Que el Señor nos abra los ojos de
nuestro corazón para saber tener una mirada de fe y siempre un corazón
misericordioso y compasivo con todos
1Corintios 12,31–13,13; Sal 32;
Lucas 7,31-35
Bien sabemos que no todos miramos con los mismos ojos a las otras personas.
Y también es cierto con que facilidad en ocasiones cambiamos de la opinión o el
aprecio que le tengamos a los demás ya sea porque no nos guste un determinado
gesto que haya realizado en algún momento, ya sea porque no le vemos actuar
como a nosotros nos gustaría, porque en determinadas circunstancias haya tenido
que tomar determinaciones en asuntos que nosotros resolveríamos de otro modo, o
también por las influencias que recibamos de los demás porque siempre hay
alguien cerca de nosotros que trata de desprestigiar a aquellos de los que
nosotros teníamos buena opinión.
Somos muy volubles en nuestras apreciaciones, lo que puede determinar
una pobre personalidad por nuestra parte que fácilmente nos dejamos influir por
la opinión de los otros, y aparecen también nuestros orgullos heridos, nuestro
amor propio y el egoísmo que nos quiere convertir en el centro de todo y que
cuando no lo conseguimos aparecen las descalificaciones, los rumores que se
filtran, y hasta las falsedades que se pueden ir infundiendo en la opinión
publica con tal de quitarnos de en medio a quien no nos gusta o no nos
convence.
Lo estamos viendo cada día en la vida social, lo estamos viendo
demasiado en la vida publica donde ya parece que lo que importe de verdad es el
servicio del ciudadano sino nuestras propias grandezas, prestigios o ganancias.

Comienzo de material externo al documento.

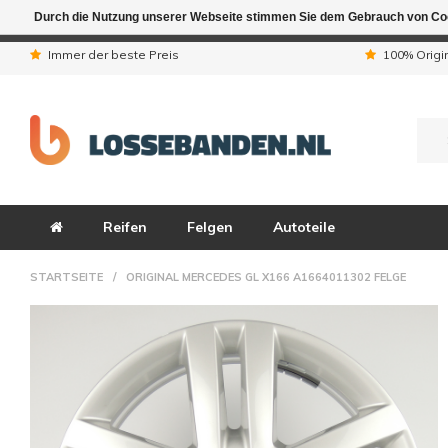
Durch die Nutzung unserer Webseite stimmen Sie dem Gebrauch von Coo
Aufgrund der Ferienta
Immer der beste Preis
100% Origi
Reifen
Felgen
Autoteile
STARTSEITE
/
ORIGINAL MERCEDES GL X166 A1664011302 FELGE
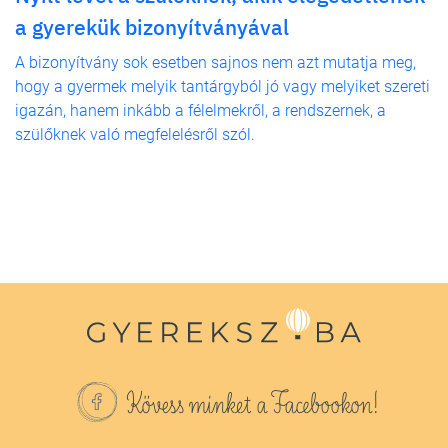
a gyerekük bizonyítványával
A bizonyítvány sok esetben sajnos nem azt mutatja meg,
hogy a gyermek melyik tantárgyból jó vagy melyiket szereti
igazán, hanem inkább a félelmekről, a rendszernek, a
szülőknek való megfelelésről szól.
Kövess minket a Facebookon!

Así desgraciadamente vamos construyendo nuestra sociedad, por no decir que así
la vamos destruyendo.
En cierto modo de algo de esto nos habla hoy el evangelio. Vemos como
no todos tienen la misma opinión de Jesús. Lo vamos viendo progresivamente en
el evangelio, porque mientras muchos se admiran de sus signos y alaban a Dios
porque ha suscitado u profeta en medio de ellos, otros sin embargo tratan de
desprestigiarlo de la forma que sea.
‘¿A quién se parecen los
hombres de esta generación? ¿A quién los compararemos? Se parecen a unos niños,
sentados en la plaza, que gritan a otros: Tocarnos la flauta y no bailáis,
cantamos lamentaciones y no lloráis’. Volubles como los niños en sus juegos que no terminan de
ponerse de acuerdo. Así les sucedía con la visión que tenían del Bautista y con
la visión que ahora muchos se iban haciendo de Jesús. ‘Vino Juan el
Bautista, que ni comía ni bebía, y dijisteis que tenía un demonio; viene el
Hijo del hombre, que come y bebe, y decís: Mirad qué comilón y qué borracho,
amigo de publicanos y pecadores’.
Pero ¿no seremos así de alguna manera nosotros también de cara a la
Iglesia, de cara a la figura del Papa, de cara a sus enseñanzas? Tanto nos
sentimos entusiasmados en un momento determinado, como al momento siguiente
juzgamos y criticamos, ya no nos parecen
tan buenas las cosas que se hacen, o la imagen que nos hacemos de la Iglesia. Y
cuando nos toca algo que nos afecte personalmente, porque toque heridas o cicatrices
mal curadas de nuestra vida, enseguida saltamos, nos hacemos nuestras
prevenciones, comenzamos a poner nuestros ‘peros’.
Por no decir como hay en la sociedad sectores deseosos de destruir la
Iglesia y se valdrán de lo que sea para tratar de socavar la apreciación que
tengamos de ella. Cuantas campañas de forma dicta o de forma soterrada, cuanto
abundar en errores o pecados que se hayan podido cometer y cuanto cerrar los
ojos a todo el bien que hayamos podido recibir. Nos gozamos en un día porque se
proclama un año de la misericordia, pero luego vienen los rigorismos de
nuestros juicios y condenas tan lejanos de aquella misericordia anteriormente
proclamada. Y cuidado, que eso no es solo desde el exterior, sino muchas veces
desde el mismo interior de la Iglesia.
Que el señor nos abra los ojos de nuestro corazón para saber tener una
mirada de fe y siempre un corazón misericordioso y compasivo con todos.